--- EXERCISE DETAILS ---
Write the next part of the passage on the gas tank with hollow spacers, picking up after its last sentence.

--- TEXT PASSAGE ---
Content starts
As shown in [FIG. 4], according to a first embodiment, the tank according to the disclosure comprises an inner shell (420), comprising a plurality of hollow spacers (491), extending between two faces of said inner shell and distributed over the entire surface of these two faces.

Said hollow spacers (491) are of any shape, but are discontinuous so as not to seal off sections of the internal volume of said inner shell (420). Likewise, said spacers are not necessarily perpendicular to the walls between which they extend.

According to this embodiment, the open cells are delimited in the internal cavity by said spacers.

According to this embodiment, the tubular spacers (491) are cylindrical and are made from the same part as the walls of the inner shell and their bores (492) pass through said walls.

The inner shell (420) delimits a sealed internal cavity (490) able to contain a gas. Said inner shell is, according to exemplary embodiments, made of high-density polyethylene or polyamide PA6.

The outer shell (410) is made of a composite material with a continuous polymer and fibrous reinforcement matrix, comprising a stack of fibrous plies in a plurality of reinforcement directions, for a fiber content of between 40% and 65% of carbon, glass, aramid fibers or any combination thereof, without these examples being limiting.

Fibers (404) extend into the outer shell (410) and between the faces thereof, passing through the internal cavity (490) of the tank into the bores (492) of the hollow spacers (491). These fibers (404) are impregnated with the polymer, which is thermosetting or thermoplastic, constituting the matrix of the outer shell, which fills the bores (492) of the hollow spacers.

Thus, the hollow spacers (491) comprising fibers (404) constituting transverse reinforcements, tensioned by the pressure in the internal cavity (490) and participating in the strength and resistance of the tank. They also constitute stiffeners contributing to the rigidity and bending strength of the composite plate formed by the tank.
Content ends
Saved data entries:
Content starts
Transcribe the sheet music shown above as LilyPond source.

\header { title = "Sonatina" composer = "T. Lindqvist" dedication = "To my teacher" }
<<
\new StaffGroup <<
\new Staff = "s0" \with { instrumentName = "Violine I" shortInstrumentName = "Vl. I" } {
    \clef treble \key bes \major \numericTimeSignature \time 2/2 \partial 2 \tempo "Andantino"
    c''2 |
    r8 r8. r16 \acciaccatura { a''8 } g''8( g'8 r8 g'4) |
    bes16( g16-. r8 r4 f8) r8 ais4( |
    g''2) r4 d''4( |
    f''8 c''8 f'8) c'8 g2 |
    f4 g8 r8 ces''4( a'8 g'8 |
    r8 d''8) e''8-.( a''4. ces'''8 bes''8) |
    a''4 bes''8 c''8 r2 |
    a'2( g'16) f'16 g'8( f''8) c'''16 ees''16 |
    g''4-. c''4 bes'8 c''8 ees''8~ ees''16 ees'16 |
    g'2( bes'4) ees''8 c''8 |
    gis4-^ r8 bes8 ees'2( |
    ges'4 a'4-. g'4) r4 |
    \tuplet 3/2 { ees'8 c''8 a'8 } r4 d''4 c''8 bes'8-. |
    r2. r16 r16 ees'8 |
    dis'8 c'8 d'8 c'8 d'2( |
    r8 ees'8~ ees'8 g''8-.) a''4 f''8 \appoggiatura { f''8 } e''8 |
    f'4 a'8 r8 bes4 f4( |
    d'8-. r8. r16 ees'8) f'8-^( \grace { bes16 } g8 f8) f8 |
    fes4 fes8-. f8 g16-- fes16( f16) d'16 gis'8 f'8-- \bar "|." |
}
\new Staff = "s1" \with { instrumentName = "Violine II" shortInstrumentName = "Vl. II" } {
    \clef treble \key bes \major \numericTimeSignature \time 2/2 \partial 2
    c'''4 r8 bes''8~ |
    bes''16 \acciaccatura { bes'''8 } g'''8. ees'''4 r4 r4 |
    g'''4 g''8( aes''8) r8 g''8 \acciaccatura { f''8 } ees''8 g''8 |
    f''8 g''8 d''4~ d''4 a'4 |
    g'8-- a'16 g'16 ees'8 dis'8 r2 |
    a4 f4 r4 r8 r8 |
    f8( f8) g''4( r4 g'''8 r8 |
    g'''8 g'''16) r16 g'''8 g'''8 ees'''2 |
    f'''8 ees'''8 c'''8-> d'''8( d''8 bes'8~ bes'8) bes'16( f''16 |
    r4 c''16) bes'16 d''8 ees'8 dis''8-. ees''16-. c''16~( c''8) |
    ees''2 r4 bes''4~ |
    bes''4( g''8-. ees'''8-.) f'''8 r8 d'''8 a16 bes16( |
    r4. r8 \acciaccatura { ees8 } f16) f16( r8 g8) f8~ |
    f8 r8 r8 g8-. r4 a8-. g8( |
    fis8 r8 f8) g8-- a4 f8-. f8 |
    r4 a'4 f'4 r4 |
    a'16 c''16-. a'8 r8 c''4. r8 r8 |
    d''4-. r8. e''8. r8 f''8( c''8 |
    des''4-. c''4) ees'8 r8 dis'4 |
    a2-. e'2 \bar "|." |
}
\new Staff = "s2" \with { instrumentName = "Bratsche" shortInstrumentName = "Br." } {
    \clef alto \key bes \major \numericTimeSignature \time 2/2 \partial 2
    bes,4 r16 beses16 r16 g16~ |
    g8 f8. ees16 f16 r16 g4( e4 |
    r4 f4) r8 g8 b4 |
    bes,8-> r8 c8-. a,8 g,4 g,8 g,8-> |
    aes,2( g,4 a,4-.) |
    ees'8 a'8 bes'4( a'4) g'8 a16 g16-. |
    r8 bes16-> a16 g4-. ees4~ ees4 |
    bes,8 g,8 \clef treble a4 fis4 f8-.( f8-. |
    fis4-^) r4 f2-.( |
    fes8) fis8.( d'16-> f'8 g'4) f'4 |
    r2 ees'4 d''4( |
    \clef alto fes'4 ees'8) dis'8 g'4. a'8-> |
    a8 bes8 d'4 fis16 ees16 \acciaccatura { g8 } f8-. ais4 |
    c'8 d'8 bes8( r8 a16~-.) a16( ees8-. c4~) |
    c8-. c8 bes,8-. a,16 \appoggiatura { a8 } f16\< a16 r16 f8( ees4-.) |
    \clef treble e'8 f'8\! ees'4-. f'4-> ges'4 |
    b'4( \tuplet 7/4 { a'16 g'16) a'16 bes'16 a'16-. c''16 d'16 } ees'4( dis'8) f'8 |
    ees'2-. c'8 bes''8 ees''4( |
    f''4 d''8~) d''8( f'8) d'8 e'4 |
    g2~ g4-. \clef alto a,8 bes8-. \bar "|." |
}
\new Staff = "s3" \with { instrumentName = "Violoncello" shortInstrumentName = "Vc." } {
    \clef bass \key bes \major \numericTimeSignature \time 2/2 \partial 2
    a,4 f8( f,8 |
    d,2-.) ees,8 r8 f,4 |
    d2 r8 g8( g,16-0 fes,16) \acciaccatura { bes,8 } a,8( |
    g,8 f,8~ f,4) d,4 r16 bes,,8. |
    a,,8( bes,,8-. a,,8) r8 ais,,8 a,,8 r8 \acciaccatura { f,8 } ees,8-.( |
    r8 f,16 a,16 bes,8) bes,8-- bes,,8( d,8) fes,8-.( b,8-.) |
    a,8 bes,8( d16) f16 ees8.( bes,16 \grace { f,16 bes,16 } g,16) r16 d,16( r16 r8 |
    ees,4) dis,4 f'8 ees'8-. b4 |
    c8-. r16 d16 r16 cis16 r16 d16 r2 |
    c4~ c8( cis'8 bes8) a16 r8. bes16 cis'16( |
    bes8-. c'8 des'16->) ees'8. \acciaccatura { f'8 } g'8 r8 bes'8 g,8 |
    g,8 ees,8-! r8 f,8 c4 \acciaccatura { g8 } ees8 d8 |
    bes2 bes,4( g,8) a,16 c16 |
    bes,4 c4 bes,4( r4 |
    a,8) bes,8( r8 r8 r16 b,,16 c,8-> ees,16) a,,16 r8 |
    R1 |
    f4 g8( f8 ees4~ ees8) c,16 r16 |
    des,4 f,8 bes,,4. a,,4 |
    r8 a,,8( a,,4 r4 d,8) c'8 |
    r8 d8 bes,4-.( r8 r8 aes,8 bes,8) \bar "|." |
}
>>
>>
Content ends
--- ANSWER BELOW ---
In [FIG. 5], according to a second embodiment, the tank is in the form of a three-dimensional network of fibrous plies, of carbon, glass, aramid either alone or in any combination, so as to give said tank properties of mechanical strength and resistance to pressure, impacts and indentations, depending on the intended application.

The tank comprises an external shell (510) wherein the fibers are trapped in a polymer matrix, of a thermoplastic or thermosetting nature, thus constituting a composite shell with continuous fibrous reinforcements. This shell (510) extends over the 6 faces of the prism and comprises, on its inner face, a sealed lining (520).

This sealed lining (520) delimits an internal cavity (590) wherein the gas, in particular dihydrogen, may be contained under pressure.

Fibers (501, 502, 503, 504) contained in the outer shell on one of the faces of the prism, where they are trapped in the matrix, extend to another face of the shell where they are also trapped in the polymer matrix, passing through the internal cavity (590) of the tank. The fiber content in the internal cavity is greatly reduced compared to the fiber content in the shell. Thus, the fibers or sets of fibers in the internal cavity delimit open cells in this cavity.

Regardless of the embodiment, the tank is in the form of a prismatic plate with a thickness of e preferably less than or equal to 1/10^th the largest side of the prism.

The thickness (471, 571) of the outer shell (410, 510) is a function of the pressure of the gas that will be contained in the tank and of the stresses experienced by the tank in the structure wherein it is integrated, of the nature and of the content of fibers as well as of the nature of the polymer. This thickness is typically less than ¼ of the thickness e, preferentially less than 1/10^th of the thickness e of the tank and is determined by calculation according to the data cited.

The thickness of the inner lining (420, 520) is typically less than 1/10^th the thickness e, preferentially less than 1/30^th the thickness e.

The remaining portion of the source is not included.